Dave Carney, the campaign’s chief strategist, has nothing but disdain for the negative analysis of Perry’s prospects that has been emanating from the political commentariat back east, but he knows it is up to Perry and the campaign to change it.

“The media narrative is not helpful,” he said Friday afternoon. “But the reality is that message matters more than chatter. We need to get our message out there, and we need to do better in every aspect.”

The narrative he refers to says that Perry peaked shortly after he got into the race and has been such a disappointment in debates that he will have trouble reviving his hopes for the Republican nomination. Carney isn’t buying it. “We are right on plan where we planned to be,” he said.

What he means is that in terms of money raised, organizations in place in early-voting states and policy proposals in the pipeline, everything is on track. Perry’s advisers believe that the governor’s performance in last week’s Washington Post-Bloomberg debate in New Hampshire was more than passable. His poll numbers might have have fallen dramatically, but advisers contend that current polls have little meaning. “They are Polaroids,” Carney said.

On Thursday, Perry’s wife, Anita, said her husband has been “brutalized” by his opponents and the media, in part because of his Christian faith. It has been, she said, “a rough month.” In an interview with ABC’s George Stephanopoulos, Perry said he didn’t disagree with his wife.

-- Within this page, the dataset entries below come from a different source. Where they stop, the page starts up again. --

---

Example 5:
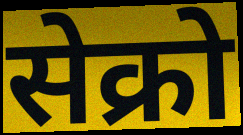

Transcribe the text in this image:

सेक्रो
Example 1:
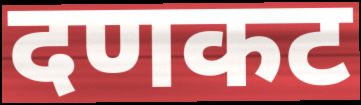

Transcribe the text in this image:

दणकट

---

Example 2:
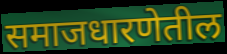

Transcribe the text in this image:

समाजधारणेतील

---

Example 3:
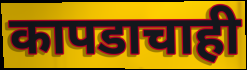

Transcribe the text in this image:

Campaign officials say Anita Perry was honestly voicing her feelings about her husband’s treatment, but they do not suggest that what he has been through has been unfair or out of bounds.

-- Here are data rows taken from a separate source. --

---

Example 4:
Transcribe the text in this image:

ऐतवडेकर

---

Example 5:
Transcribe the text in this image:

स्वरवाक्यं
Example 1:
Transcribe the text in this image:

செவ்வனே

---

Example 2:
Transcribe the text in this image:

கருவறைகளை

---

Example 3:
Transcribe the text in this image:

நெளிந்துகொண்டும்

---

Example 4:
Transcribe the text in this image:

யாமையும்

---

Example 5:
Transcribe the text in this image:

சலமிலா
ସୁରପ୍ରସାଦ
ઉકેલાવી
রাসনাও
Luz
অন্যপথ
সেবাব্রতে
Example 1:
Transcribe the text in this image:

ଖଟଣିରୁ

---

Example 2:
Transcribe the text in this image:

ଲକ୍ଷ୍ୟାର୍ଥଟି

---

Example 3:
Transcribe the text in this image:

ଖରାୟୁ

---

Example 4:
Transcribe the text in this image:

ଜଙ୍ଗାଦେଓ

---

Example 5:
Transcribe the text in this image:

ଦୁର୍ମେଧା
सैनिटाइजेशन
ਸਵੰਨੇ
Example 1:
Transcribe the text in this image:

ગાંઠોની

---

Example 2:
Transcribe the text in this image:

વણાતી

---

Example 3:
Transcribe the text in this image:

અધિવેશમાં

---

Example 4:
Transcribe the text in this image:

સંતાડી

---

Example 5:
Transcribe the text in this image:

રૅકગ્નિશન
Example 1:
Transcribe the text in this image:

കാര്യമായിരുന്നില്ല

“If someone can’t take a punch, this is not the right business,” campaign press secretary Mark Miner said. “He’s proven he can take them and throw them. This is part of the process. Debates are part of the process. Retail campaigning is part of the process. Fundraising is part of the process. And sometimes, taking a punch is part of the process. You move forward.”

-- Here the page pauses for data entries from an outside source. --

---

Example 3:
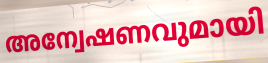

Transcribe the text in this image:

അന്വേഷണവുമായി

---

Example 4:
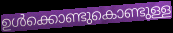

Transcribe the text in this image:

ഉൾക്കൊണ്ടുകൊണ്ടുള്ള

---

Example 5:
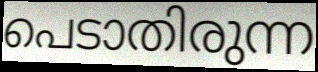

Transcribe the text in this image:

പെടാതിരുന്ന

Some things have surprised campaign officials. One is that Perry has come under such fire on immigration. Advisers had assumed that Perry’s record dealing with border issues would satisfy immigration hard-liners. But they underestimated how his support for a Texas law that provides in-state tuition to children of illegal immigrants — if they have lived in the state three years and graduated from high school — would undermine his conservative bona fides.